- _WHAT YOU HAVE TO DO_
With the records below as your source, retype each line exactly from the top down to the line that contains "and solution documentation", and include that line.

==== EXCERPTED DATA ====

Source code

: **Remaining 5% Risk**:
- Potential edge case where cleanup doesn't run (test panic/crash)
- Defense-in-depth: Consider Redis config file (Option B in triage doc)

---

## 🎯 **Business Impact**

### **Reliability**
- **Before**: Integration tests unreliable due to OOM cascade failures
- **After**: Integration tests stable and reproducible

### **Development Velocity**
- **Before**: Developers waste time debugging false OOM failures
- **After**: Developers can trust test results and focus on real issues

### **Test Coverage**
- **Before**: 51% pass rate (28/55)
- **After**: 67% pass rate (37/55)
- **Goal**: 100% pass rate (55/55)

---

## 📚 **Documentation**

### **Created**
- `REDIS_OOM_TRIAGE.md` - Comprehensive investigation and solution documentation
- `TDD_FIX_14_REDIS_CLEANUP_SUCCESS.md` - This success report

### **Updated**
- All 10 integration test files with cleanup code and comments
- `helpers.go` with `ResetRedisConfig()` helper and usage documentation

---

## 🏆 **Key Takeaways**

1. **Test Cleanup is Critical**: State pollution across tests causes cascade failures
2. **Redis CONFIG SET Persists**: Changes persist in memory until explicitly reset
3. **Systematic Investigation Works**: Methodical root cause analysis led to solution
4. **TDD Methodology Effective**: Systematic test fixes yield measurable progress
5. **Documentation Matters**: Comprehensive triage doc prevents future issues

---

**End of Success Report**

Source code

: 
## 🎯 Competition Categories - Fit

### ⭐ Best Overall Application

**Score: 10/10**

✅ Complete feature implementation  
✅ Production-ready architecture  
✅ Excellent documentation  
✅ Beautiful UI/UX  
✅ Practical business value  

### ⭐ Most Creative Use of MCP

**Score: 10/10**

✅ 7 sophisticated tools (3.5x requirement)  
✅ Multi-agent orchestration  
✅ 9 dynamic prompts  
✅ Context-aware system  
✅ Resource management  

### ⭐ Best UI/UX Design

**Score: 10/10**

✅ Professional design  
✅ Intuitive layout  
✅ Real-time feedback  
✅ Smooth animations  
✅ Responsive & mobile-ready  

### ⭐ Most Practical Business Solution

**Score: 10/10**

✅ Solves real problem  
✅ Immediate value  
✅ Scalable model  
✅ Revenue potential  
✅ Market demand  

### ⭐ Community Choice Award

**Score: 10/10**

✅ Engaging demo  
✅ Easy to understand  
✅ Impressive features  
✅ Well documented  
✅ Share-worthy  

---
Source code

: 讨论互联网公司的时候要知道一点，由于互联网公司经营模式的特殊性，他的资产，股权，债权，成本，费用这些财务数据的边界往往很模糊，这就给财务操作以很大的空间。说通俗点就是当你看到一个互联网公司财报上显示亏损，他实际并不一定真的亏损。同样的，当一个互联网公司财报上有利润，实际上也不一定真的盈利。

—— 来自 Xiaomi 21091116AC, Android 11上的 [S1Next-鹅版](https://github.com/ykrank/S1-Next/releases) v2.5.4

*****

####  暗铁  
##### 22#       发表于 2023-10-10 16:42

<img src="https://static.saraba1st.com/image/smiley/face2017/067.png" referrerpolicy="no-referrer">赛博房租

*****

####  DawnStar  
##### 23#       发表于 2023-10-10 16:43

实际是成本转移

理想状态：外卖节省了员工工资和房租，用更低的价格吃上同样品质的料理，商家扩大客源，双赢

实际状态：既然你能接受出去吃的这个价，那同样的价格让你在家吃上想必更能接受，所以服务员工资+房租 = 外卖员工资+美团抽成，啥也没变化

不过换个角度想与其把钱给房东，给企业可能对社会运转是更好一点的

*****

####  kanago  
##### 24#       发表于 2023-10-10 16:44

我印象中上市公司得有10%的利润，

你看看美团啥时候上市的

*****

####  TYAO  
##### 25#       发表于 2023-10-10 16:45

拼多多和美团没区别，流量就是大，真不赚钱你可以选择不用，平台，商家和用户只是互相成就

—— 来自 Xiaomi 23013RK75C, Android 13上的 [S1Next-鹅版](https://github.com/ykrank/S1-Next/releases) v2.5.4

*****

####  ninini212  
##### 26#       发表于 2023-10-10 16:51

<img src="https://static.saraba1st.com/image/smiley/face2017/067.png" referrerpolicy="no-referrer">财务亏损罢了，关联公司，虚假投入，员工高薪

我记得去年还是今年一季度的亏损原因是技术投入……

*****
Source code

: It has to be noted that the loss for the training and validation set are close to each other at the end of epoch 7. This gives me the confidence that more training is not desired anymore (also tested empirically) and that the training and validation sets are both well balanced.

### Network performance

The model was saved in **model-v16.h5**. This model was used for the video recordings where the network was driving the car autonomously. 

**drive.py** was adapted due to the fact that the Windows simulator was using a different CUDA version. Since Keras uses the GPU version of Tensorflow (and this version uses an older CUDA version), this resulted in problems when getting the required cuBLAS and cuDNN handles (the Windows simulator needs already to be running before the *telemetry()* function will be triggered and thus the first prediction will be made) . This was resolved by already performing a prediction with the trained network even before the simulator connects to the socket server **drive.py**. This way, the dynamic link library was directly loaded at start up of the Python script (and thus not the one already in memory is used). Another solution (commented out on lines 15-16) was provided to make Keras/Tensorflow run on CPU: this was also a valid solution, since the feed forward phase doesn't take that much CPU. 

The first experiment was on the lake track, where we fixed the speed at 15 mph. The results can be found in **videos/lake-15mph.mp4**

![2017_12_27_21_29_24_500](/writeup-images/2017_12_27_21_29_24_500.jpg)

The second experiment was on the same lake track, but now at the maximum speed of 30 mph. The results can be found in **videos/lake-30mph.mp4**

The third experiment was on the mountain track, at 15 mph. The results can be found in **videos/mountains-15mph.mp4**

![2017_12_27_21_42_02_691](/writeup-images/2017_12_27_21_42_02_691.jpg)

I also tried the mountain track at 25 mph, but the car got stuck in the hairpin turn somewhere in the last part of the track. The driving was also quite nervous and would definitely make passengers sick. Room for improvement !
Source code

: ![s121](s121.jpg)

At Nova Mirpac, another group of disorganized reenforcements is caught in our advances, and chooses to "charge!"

====

- _EXERCISE OUTPUT_
Source code

: **Remaining 5% Risk**:
- Potential edge case where cleanup doesn't run (test panic/crash)
- Defense-in-depth: Consider Redis config file (Option B in triage doc)

---

## 🎯 **Business Impact**

### **Reliability**
- **Before**: Integration tests unreliable due to OOM cascade failures
- **After**: Integration tests stable and reproducible

### **Development Velocity**
- **Before**: Developers waste time debugging false OOM failures
- **After**: Developers can trust test results and focus on real issues

### **Test Coverage**
- **Before**: 51% pass rate (28/55)
- **After**: 67% pass rate (37/55)
- **Goal**: 100% pass rate (55/55)

---

## 📚 **Documentation**

### **Created**
- `REDIS_OOM_TRIAGE.md` - Comprehensive investigation and solution documentation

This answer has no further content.